Les coûts à la pompe se remettent à progresser, et les autorités cherchent des mesures pour atténuer la facture des automobilistes. En Allemagne, une mesure est programmée pour deux mois: diminuer l’assiette d’une des trois taxes pesant sur le diesel et l’essence. Le chancelier Friedrich Merz a annoncé, lundi 13 avril, cette réduction ciblée. L’Allemagne dispose des ressources et n’est pas accablée par une dette insoutenable. Cette initiative, qui vise à faire reculer le prix du litre d’environ 17 centimes, coûtera 1,5 milliard d’euros au budget.
En France, la dette est aussi élevée, près de 3 500 milliards d’euros, soit environ 115 % du PIB. C’est le postulat affiché par le gouvernement. Abaisser les taxes sur les carburants, comme le réclament certains partis politiques tels que le RN depuis le début de la crise, reviendrait à priver l’État de dizaines de milliards de recettes: les taxes représentent autour de la moitié du prix à la pompe, qu’il s’agisse de la TVA ou de la TICPE.

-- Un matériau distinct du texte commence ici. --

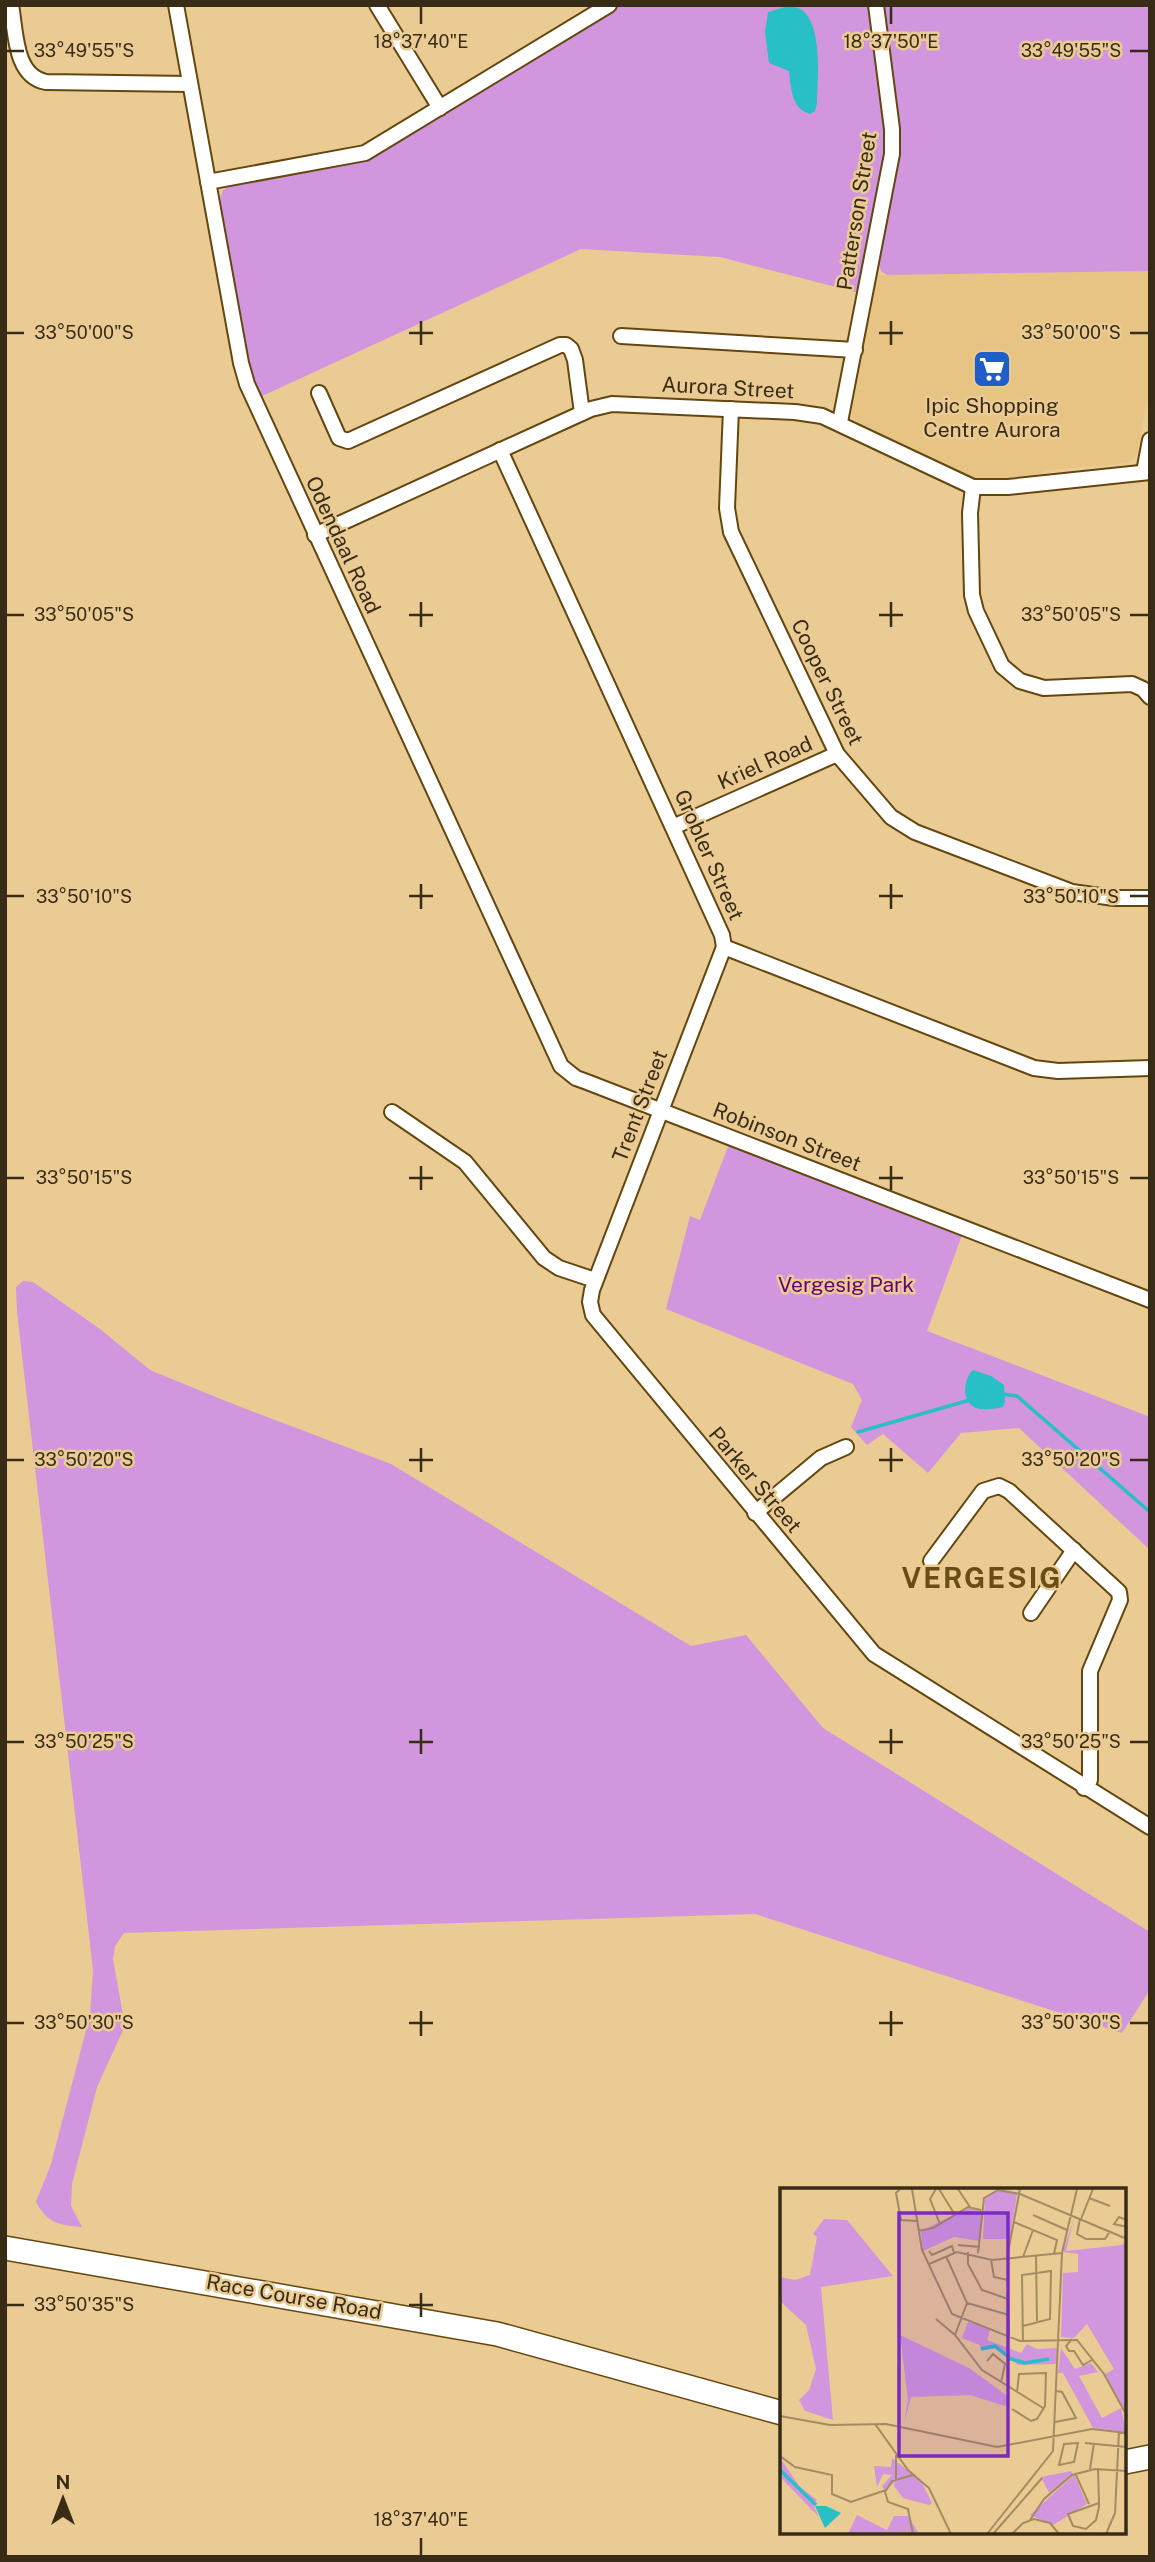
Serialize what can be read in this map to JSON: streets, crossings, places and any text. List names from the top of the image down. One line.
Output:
{"streets":{"main road":["Race Course Road"],"street":["Patterson Street","Aurora Street","Odendaal Road","Cooper Street","Kriel Road","Grobler Street","Trent Street","Robinson Street","Parker Street"]},"crossings":[["Patterson Street","Aurora Street"],["Aurora Street","Odendaal Road"],["Aurora Street","Cooper Street"],["Aurora Street","Grobler Street"],["Odendaal Road","Robinson Street"],["Cooper Street","Kriel Road"],["Kriel Road","Grobler Street"],["Grobler Street","Trent Street"],["Trent Street","Robinson Street"],["Trent Street","Parker Street"]],"districts":["VERGESIG"],"parks":["Vergesig Park"],"places":{"supermarket":["Ipic Shopping Centre Aurora"]},"north":"top","coordinates":["18°37'40\"E","18°37'50\"E","33°49'55\"S","33°50'00\"S","33°50'05\"S","33°50'10\"S","33°50'15\"S","33°50'20\"S","33°50'25\"S","33°50'30\"S","33°50'35\"S"]}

Sébastien Lecornu, premier ministre, a clarifié, lors d’un entretien vendredi 10 avril, que diminuer les taxes revient à « arroser le sable » — dépenser abondamment pour soutenir l’ensemble de la population, y compris les plus favorisés, sans préparer l’avenir. Il privilégie donc des aides ciblées destinées à ceux qui en ont le plus besoin, comme les transporteurs et les agriculteurs, et veut préserver la crédibilité budgétaire aux yeux des prêteurs.
L’équilibre précaire du gouvernement entre dette et transition
À l’heure actuelle, cela tient la route. Vendredi, l’agence Moody’s a conservé la note souveraine de la France. Une dégradation éventuelle ferait grimper nos taux d’emprunt. Les marchés continueraient à nous financer, mais à un coût supérieur. Le service de la dette représente déjà 67 milliards d’euros. Par ailleurs, Matignon mise sur une transition énergétique afin de réduire la dépendance au pétrole, en lançant un vaste plan d’électrification. Le gouvernement peut-il maintenir cette orientation sur le long terme ? Voilà la question, car ce plan d’électrification n’apportera pas de solution immédiate au pouvoir d’achat des Français, miné par le prix des carburants.
Après quarante-quatre jours de conflit et une volatilité marquée des prix à la pompe, qui éreinte le quotidien des ménages, le gouvernement prend le risque d’une montée de la contestation. Bien que le mécontentement reste pour l’instant maîtrisé, on se demande jusqu’où cela peut durer.